(Page text Opens)

The owner of Donald Trump’s former luxury hotel in Panama, who successfully evicted the Trump Organization from the property in 2018, has announced a major new investment in an online travel technology platform that seeks to disrupt the hotel and tourism industry in even bigger ways.

While Trump has since continued his losing streak, suffering a presidential election defeat to Joe Biden in November 2020, Orestes Fintiklis, founder of Ithaca Capital, a hospitality and travel private equity investment firm, is now set to take public a Silicon Valley marketplace and technology platform, known as Mondee, that hopes to revolutionize the $1 trillion travel market provide a new solution for gig workers in the post-pandemic economy.

The Panama deal was quite a coup for Ithaca, and helped put the boutique firm on the map with widespread media coverage over its skillful humiliation of the much-vaunted Trump Organization, famous for its founder’s supposed talent for knowing the ‘art of the deal.’


Ithaca owns several hotel in Latin America, including Panamá and Colombia and is still in litigation with Trump in Panama, where his former hotel is now being successfully operated by JW Marriott as one of the most popular luxury destinations in Panama.

“We chose to partner with ITHAX specifically because their team has an enviable record of successful business transactions, as well as possesses true expertise in the travel and leisure markets," said Mondee’s CEO, Prasad Gundumogula.

The Trump comparisons don’t end there. The Mondee deal is valued at about $1 billion and is expected to close in the first half of 2022, is being executed via a SPAC, a special financial acquisition mechanism which Trump is also using to launch his new media company, TMTG.

Unlike Trump’s controversial media company, which has raised plenty of investor capital but has not yet launched itself in the conservative media market, Mondee is an existing company with a 10-year history of strong revenues, historical profitability and impressive growth with over $3 billion in sales.


The new public company a partnership between Mondee and ITHAX Acquisition Corp, an offshoot of Ithaca, is launching with $300 million in cash from the SPAC, with investors including Morgan Stanley, and major private equity funds. ITHAX Acquisition Corp. is a strategic collaboration between Ithaca and AXIA Ventures Group, a real estate and hospitality firm with decades of experience developing and managing hotels and resorts.

"Mondee's vision is to transform the entire travel industry,” Gundumogula, said in a statement.

Mondee originally targeted the private airfare market and has since expanded to hotel and cars, cruise and tour offerings to create what it calls an Uber-like platform to help consumers bypass the avalanche of online travel data to get the best deals, connecting over 500 airlines and more than 50,000 gig and remote travel agents, according to a company presentation. “Just as there is now an Uber for transportation and a Netflix for entertainment, Mondee is quickly becoming a de-facto modern world travel marketplace,” it states.

“In this case you don’t need a car, you just need a computer or a smart phone,” said Fintiklis, CEO of ITHAX and founder of Ithaca Capital Partners.

It also seeks to address travel trends further accelerated by the covid-19 pandemic, allowing airlines to find a market for excess capacity resulting from shrinking business travel budgets. “This business model is ideally suited to the new normal which has been disrupted by covid and is already in sync with current travel market trends,” he added.

(Page text Closes)
(Provided material Opens)

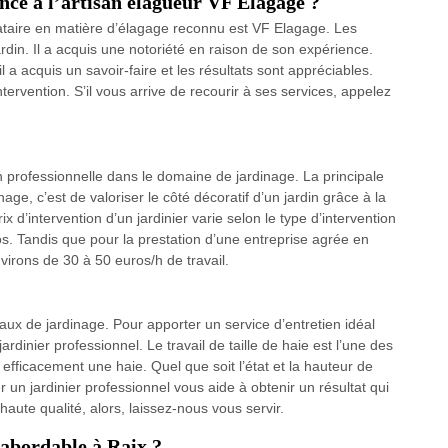
ance à l’artisan élagueur VF Elagage ?
stataire en matière d’élagage reconnu est VF Elagage. Les
jardin. Il a acquis une notoriété en raison de son expérience.
a acquis un savoir-faire et les résultats sont appréciables.
tervention. S’il vous arrive de recourir à ses services, appelez
n professionnelle dans le domaine de jardinage. La principale
age, c’est de valoriser le côté décoratif d’un jardin grâce à la
x d’intervention d’un jardinier varie selon le type d’intervention
ros. Tandis que pour la prestation d’une entreprise agrée en
irons de 30 à 50 euros/h de travail.
vaux de jardinage. Pour apporter un service d’entretien idéal
ardinier professionnel. Le travail de taille de haie est l’une des
 efficacement une haie. Quel que soit l’état et la hauteur de
 un jardinier professionnel vous aide à obtenir un résultat qui
haute qualité, alors, laissez-nous vous servir.
abordable à Raix ?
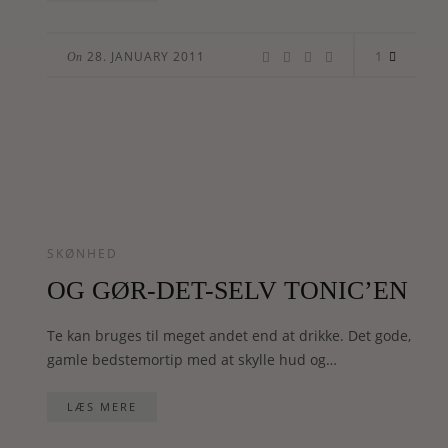
1
28. JANUARY 2011
On
SKØNHED
OG GØR-DET-SELV TONIC’EN
Te kan bruges til meget andet end at drikke. Det gode,
gamle bedstemortip med at skylle hud og…
LÆS MERE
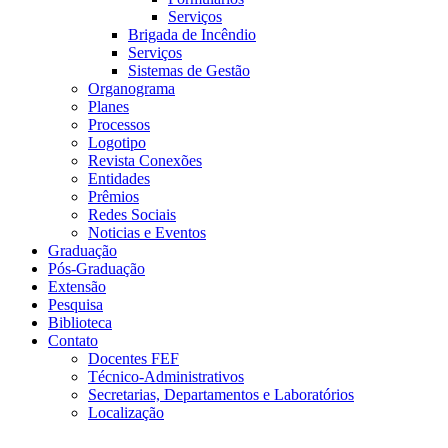
Serviços
Brigada de Incêndio
Serviços
Sistemas de Gestão
Organograma
Planes
Processos
Logotipo
Revista Conexões
Entidades
Prêmios
Redes Sociais
Noticias e Eventos
Graduação
Pós-Graduação
Extensão
Pesquisa
Biblioteca
Contato
Docentes FEF
Técnico-Administrativos
Secretarias, Departamentos e Laboratórios
Localização
Menu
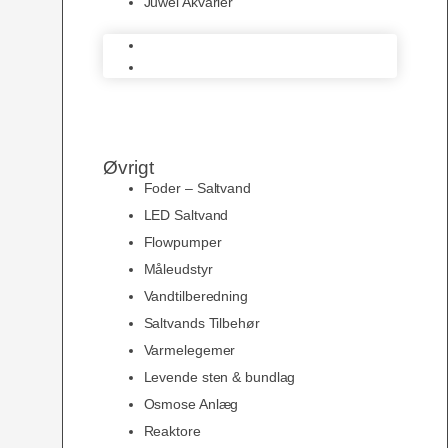
Juwel Akvarier
AquaMedic
Juwel Akvarier
Øvrigt
Foder – Saltvand
LED Saltvand
Flowpumper
Måleudstyr
Vandtilberedning
Saltvands Tilbehør
Varmelegemer
Levende sten & bundlag
Osmose Anlæg
Reaktore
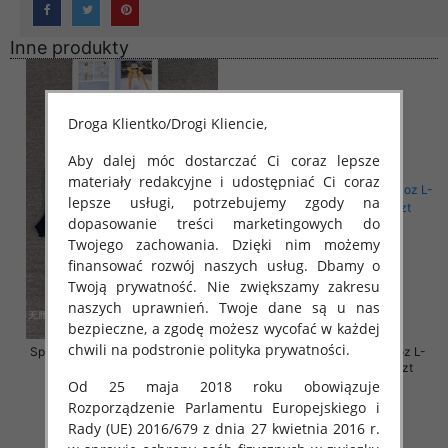
Inne produkty
Droga Klientko/Drogi Kliencie,
Aby dalej móc dostarczać Ci coraz lepsze
materiały redakcyjne i udostępniać Ci coraz
lepsze usługi, potrzebujemy zgody na
dopasowanie treści marketingowych do
Twojego zachowania. Dzięki nim możemy
finansować rozwój naszych usług. Dbamy o
Twoją prywatność. Nie zwiększamy zakresu
naszych uprawnień. Twoje dane są u nas
bezpieczne, a zgodę możesz wycofać w każdej
chwili na podstronie polityka prywatności.
Spodnie damskie jeansy Roz 30-
Spodnie damskie jeansy Roz L-
38, 1 Kolor Paczka 10 szt
4XL, 1 Kolor Paczka 12 szt
Od 25 maja 2018 roku obowiązuje
57.00 zł
54.00 zł
Rozporządzenie Parlamentu Europejskiego i
szczegóły
szczegóły
Rady (UE) 2016/679 z dnia 27 kwietnia 2016 r.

(Provided material Closes)

Work required =
Reproduce word for word the portion of the article on the Mondee deal that begins at the words "The new public" and stops after "hotels and resorts.".

Your solution =
The new public company a partnership between Mondee and ITHAX Acquisition Corp, an offshoot of Ithaca, is launching with $300 million in cash from the SPAC, with investors including Morgan Stanley, and major private equity funds. ITHAX Acquisition Corp. is a strategic collaboration between Ithaca and AXIA Ventures Group, a real estate and hospitality firm with decades of experience developing and managing hotels and resorts.